When I recently saw another post of a teacher having a special lunch with kids that got the “Best behavior” status….it brought forth some thoughts on what we are doing – I know positive reinforcement and all that is important, I in no way want to discount that -  but I’m worried too about the message this sends to those kids who can’t attain this status. 

So here is my
Buts list….

But what about the child that just can’t sit still and get recognition for good behavior?
But what about the child that is bullied by others because they can’t read or do math like the others so they act out and then get labeled the one that isn’t kind to others when the bullies are the “stars” of the class and get away with it.
But what about the child that has the lower IQ, is ADD or Autistic or has a Learning Disability that these awards just aren’t in the cards for their life unless they have a brain transplant!
But what about the child who is smart, but has NO parental support and a dysfunctional home with abuse on the home front that doesn’t get to achieve their full potential.
But what about the child whose single parent is doing all they can, but can’t keep up with all the emails, posts and expectations the school puts of parents to be that great parent support when they can barely get their work done to pay bills, do laundry and cook let alone sit down with their child at night to help them – feeling exhausted and pulled at in every direction with all their kids -  yet it costs their child.
But what about the child who simply is mediocre – will do their best and remain “average” all their life.

Why do we do this to our children today?  These kiddos know who is smart, who isn’t, who is kind, who does drugs, who has allergies, who has one parent or two or none……

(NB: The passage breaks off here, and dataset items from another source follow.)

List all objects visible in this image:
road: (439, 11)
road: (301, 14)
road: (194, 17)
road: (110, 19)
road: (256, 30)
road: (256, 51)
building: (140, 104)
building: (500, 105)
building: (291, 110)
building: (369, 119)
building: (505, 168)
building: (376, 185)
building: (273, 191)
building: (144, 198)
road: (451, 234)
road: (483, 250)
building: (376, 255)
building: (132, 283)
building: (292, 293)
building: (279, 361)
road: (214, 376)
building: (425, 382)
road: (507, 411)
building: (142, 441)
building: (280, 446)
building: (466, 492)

We label and expect these kids to live up to standards that aren’t achievable by all, only recognizing the few that attain statuses created by adults.  I’d like to see the children create the awards….and see what they can come up with.  Maybe it would look very different.  We don’t want our children to judge others, but the current system does just that and teaches that.  It is no different then picking up a teen magazine with “perfect” girls in in.  Do you know that 3 minutes after looking at a teen magazine girls have strong feelings of depression?  Even though they know photoshop has created these images, it still moves them to feel depressed.

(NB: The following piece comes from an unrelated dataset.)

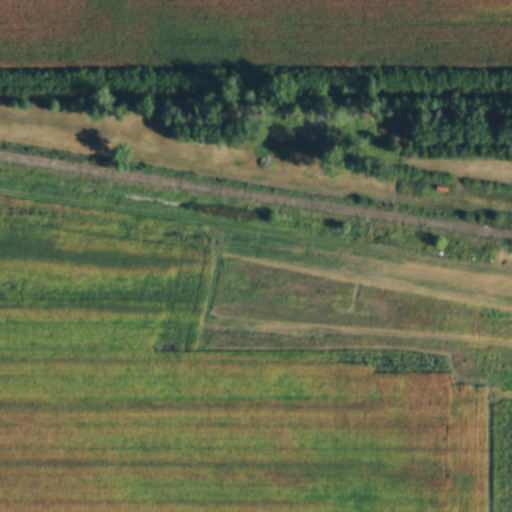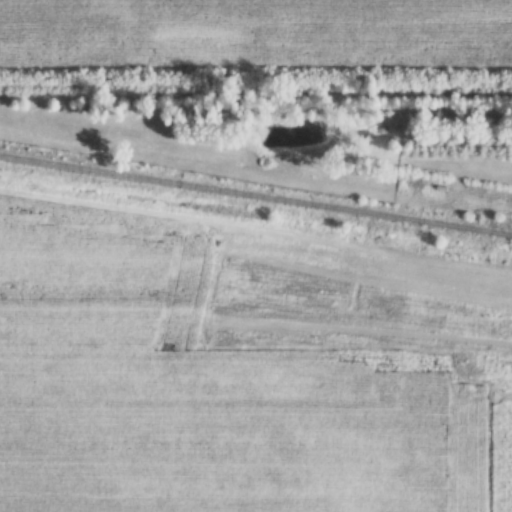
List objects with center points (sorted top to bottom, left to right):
railway: (255, 211)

I don’t have all the answers – but I know that many children won’t reach award status in their lives, but Jesus loves us all the same.  In a world needing a little more Jesus action– we need to find more acceptance of the different types out there…..including those battling drugs, cancer, poverty…..to find ways to say we all don’t have to be the same. To say if mediocre is your best today – we’ll accept that, we are OK with that.

Just please don’t make my children feel any less for what they are….created and loved by God.  Each one unique, each one struggling against all odds, each one deeply loved by a Mama Bear who hurts when they are hurt, who is their greatest advocate, who can be proud of their C’s. I simply want them to know they matter, they are loved, they are important and their presence on this earth makes a difference no matter if they get an award or not!

There….I’ve got that off my chest. 

PS:  I’m married to a National Honor Roll man, Citizenship Award man, Suma Cum Laude honor man, Salutatorian man…..and I’m proud of him too.  These awards don’t define him though – his life by example does!